Face à ces difficultés, Hélène Garner fait le point sur les politiques publiques de sécurisation : elle rappelle l’inspiration communautaire et l’important travail législatif du quinquennat précédent, qui a conduit à l’instauration des comptes personnel de formation et d’activité. Le problème posé par ces avancées paraît double : d’une part les publics les plus vulnérables sont aussi les plus difficiles à atteindre, il faut concevoir pour eux un accompagnement efficace ; d’autre part, l’individualisation des droits dans ces comptes ne peut s’affranchir d’une régulation qui restreint de facto la liberté des personnes.

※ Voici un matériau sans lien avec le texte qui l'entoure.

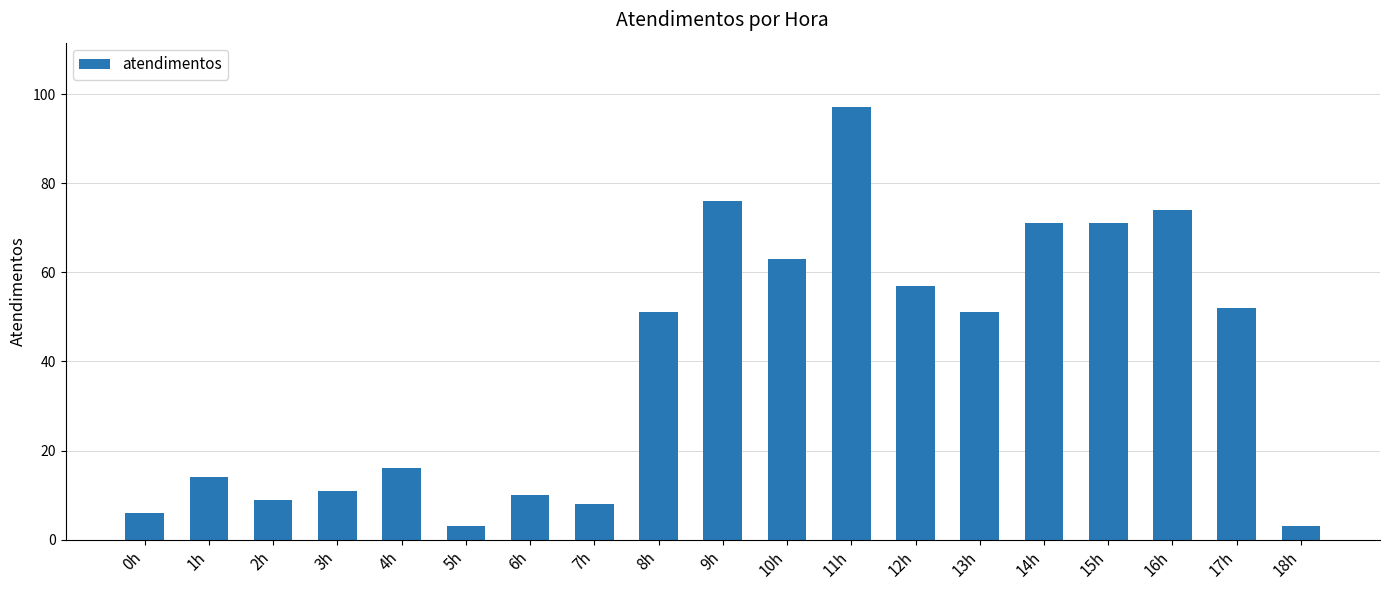

What is the sum of all values?

743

Les trois contributeurs suivants nous rappellent que l’État n’est pas le seul acteur des politiques publiques, ce qui permet évidemment de saisir les aspects concrets des transformations en cours.
Ainsi, Xavier Bertrand présente-t-il les dispositifs spécifiques de la région Hauts-de-France, dans une contribution qui montre la pertinence d’une politique menée au plus près des acteurs de terrain. L’efficacité opérationnelle ne se substitue pas pour autant à la vision d’ensemble : ce texte évoque aussi sans détour les insuffisances des politiques actuelles, et présente des principes pour guider l’action.

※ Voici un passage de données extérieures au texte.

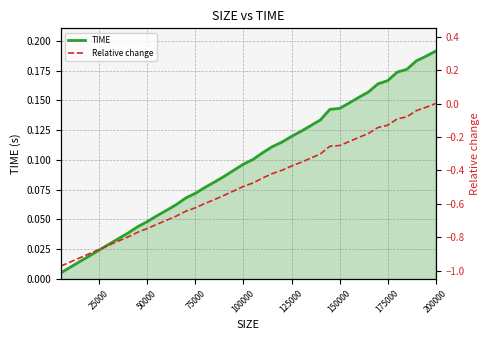

True or false: Relative change and TIME cross at least once.

False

Olivier Faron, pour sa part, montre comment la sécurisation des parcours professionnels repose souvent davantage sur une mobilisation bien trouvée des différents dispositifs existants que sur la création ad hoc de nouveaux. C’est dans cet esprit qu’il a engagé la transformation du Conservatoire national des arts et métiers, premier acteur de la formation tout au long de la vie en France. Un événement symbolique, l’inauguration du nouveau guichet unique par la ministre du Travail en janvier 2018, témoigne de la transformation de l’approche des acteurs de la formation pour proposer une prise en charge globale du projet personnel.
C’est aussi le sujet dont se saisit Stéphane Junique : celui-ci montre comment les assurés sociaux ont généralement besoin de médiateurs pour activer la nouvelle protection flexible qui leur est proposée. Ces médiateurs doivent concourir à la prévention, c’est-à-dire à l’adoption de comportements responsables par les assurés, mais aussi à la solidarité pour que la personnalisation s’accompagne d’une réduction effective des inégalités. Les acteurs de l’économie solidaire et sociale, avec leur modèle non lucratif, paraissent particulièrement à même d’accompagner le déploiement des nouvelles opportunités de développement professionnel.